Abstracts /Archives of Clinical Neuropsychology 15 (2000) 653-850
759
Validity of facial affect processing tasks in schizophrenia Forrest TJ Allen DN, van Kammen DE! Individuals with schizophrenia exhibit impairments in their ability to recognize and label facial emotions. Facial affect processing deficits may account for interpersonal deficits commonly observed in schizophrenia. A number of testing paradigms have been used to evaluate facial affect in schizophrenia. The present study was designed to examine the validity of one such test (see Feinberg, et al., 1986). We examined 34 male inpatients with SCID diagnoses of schizophrenia. Facial-affect recognition was evaluated using photographs of human faces developed by Ekman and Friesen. The test paradigm included 4 conditions: 1) inverted-face, identitymatching test (inverted to serve as a basic visuospatial skill or non-facial control task) in which subjects identify pairs of faces as same or different; 2) standard facial (upright) identity-matching task; 3) affect matching task, in which subjects are shown pairs of faces and asked to indicate whether the pair shows the ‘same emotion’ or ‘different emotion’; and 4) affect-labeling test, in which subjects are asked to choose from among 7 emotions to describe the affect of individually presented faces. The construct validity of these 4 individual facial affect conditions was evaluated via correlations with standard measures of neuropsychological function, psychiatric symptoms and premorbid adjustment. Neuropsychological tests assessed attention/concentration, frontal-executive functions, and memory. Positive, negative and affective symptoms were assessed using the Scale for the Assessment of Negative Symptoms (SANS) and the Brief Psychiatric Rating Scale (BPRS). Premorbid adjustment was assessed using the Premorbid Adjustment Scale (PAS). Results of the correlational analyses revealed numerous significant (p < 0.05) correlations between the 4 facial affect tasks and the neuropsychological, symptom, and premorbid adjustment variables. The pattern of correlations suggested that the facial affect tasks assessed different underlying constructs. These results provide support for the convergent and divergent validity of the facial affect tasks, and are discussed in light of current literature regarding facial affect processing in schizophrenia.
Neuropsychological functioning in MFU-derived subgroups of schizophrenia Cicerello AR, Cullurn CM, Kingsbury S, Nair TR, Garver DL. This study examined neuropsychological functioning in 2 MRI-derived subgroups of patients with familial schizophrenia.
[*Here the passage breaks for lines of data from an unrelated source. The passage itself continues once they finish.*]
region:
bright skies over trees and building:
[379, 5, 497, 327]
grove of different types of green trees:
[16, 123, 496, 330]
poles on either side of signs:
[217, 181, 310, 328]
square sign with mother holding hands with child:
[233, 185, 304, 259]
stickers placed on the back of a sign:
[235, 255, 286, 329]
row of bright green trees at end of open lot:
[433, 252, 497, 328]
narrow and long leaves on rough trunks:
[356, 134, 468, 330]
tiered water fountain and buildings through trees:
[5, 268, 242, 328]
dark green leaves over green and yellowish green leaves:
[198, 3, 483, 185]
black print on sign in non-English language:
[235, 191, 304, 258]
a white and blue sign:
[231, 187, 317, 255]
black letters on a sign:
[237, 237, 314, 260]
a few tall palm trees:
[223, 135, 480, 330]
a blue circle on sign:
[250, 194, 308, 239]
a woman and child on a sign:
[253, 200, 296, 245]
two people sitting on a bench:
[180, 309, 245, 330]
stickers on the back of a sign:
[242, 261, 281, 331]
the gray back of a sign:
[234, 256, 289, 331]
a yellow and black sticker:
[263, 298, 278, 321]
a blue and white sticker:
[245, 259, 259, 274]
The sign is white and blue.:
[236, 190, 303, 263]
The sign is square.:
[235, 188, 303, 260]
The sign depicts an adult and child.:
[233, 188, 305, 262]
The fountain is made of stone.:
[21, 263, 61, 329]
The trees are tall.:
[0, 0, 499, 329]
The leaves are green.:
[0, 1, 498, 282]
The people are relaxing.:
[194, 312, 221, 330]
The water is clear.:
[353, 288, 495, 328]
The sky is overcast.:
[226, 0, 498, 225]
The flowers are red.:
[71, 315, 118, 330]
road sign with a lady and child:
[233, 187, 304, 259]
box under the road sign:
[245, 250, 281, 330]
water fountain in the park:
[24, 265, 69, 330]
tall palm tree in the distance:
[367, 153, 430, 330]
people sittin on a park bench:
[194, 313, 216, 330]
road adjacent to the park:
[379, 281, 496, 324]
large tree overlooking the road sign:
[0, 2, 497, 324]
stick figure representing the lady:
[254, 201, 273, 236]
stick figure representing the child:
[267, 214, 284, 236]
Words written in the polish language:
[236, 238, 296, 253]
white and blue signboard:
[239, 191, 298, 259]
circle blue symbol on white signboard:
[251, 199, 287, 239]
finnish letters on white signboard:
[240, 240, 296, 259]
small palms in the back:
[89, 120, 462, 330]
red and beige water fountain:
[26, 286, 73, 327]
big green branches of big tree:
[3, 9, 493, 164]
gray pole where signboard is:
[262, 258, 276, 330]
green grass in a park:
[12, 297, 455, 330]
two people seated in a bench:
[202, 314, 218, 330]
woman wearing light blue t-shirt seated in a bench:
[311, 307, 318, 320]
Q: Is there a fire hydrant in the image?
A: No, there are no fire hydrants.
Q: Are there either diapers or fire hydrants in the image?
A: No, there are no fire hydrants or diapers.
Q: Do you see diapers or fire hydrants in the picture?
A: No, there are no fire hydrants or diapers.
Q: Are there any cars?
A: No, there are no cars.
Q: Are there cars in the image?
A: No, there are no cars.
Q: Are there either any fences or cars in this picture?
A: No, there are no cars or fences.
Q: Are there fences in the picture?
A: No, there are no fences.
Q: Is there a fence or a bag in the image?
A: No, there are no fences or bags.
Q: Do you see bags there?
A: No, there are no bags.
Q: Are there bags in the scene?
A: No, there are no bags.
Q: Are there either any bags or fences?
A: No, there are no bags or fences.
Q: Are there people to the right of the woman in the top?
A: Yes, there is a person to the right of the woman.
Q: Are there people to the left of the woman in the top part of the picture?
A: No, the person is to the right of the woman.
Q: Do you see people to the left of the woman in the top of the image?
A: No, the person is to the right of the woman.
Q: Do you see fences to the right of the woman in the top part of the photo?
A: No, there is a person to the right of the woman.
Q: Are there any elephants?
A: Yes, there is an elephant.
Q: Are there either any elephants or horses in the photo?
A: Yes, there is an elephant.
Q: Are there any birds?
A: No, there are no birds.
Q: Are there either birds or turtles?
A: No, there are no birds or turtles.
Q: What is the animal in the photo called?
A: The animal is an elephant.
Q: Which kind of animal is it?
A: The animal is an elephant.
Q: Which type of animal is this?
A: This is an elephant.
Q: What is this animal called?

Patients who showed progressive ventricular enlargement observed across serial MRI scans (n= 6) were compared with patients whose ventricular size remained static over time (n = 10). The groups were administered a battery of neurocognitive tests and compared with respect to patterns of performance. Results indicated that there were no differences in age, race, level of psychotic symptomatology, DSM-IV subtype, age of illness onset, or duration of illness, although the ‘expanding’ group had approximately 2 more years of schooling than the ‘static’ group. The primary differences in mean neurocognitive performances were in the areas of attention and nonverbal memory, which were significantly worse in the static group relative to the expanding group. In fact, results of a discriminant function analysis revealed that the attention factor alone correctly classified 81.25% of subjects. Despite the lack of distinctively different patterns of neurocognitive performance, the static group had more areas of impairment and showed a larger percentage of patients who fell in the impaired range on a majority of measures. The results of this study provide evidence of clinically meaningful differences between these 2 MRI-derived subgroups of schizophrenia and further underscore the heterogeneity of the illness.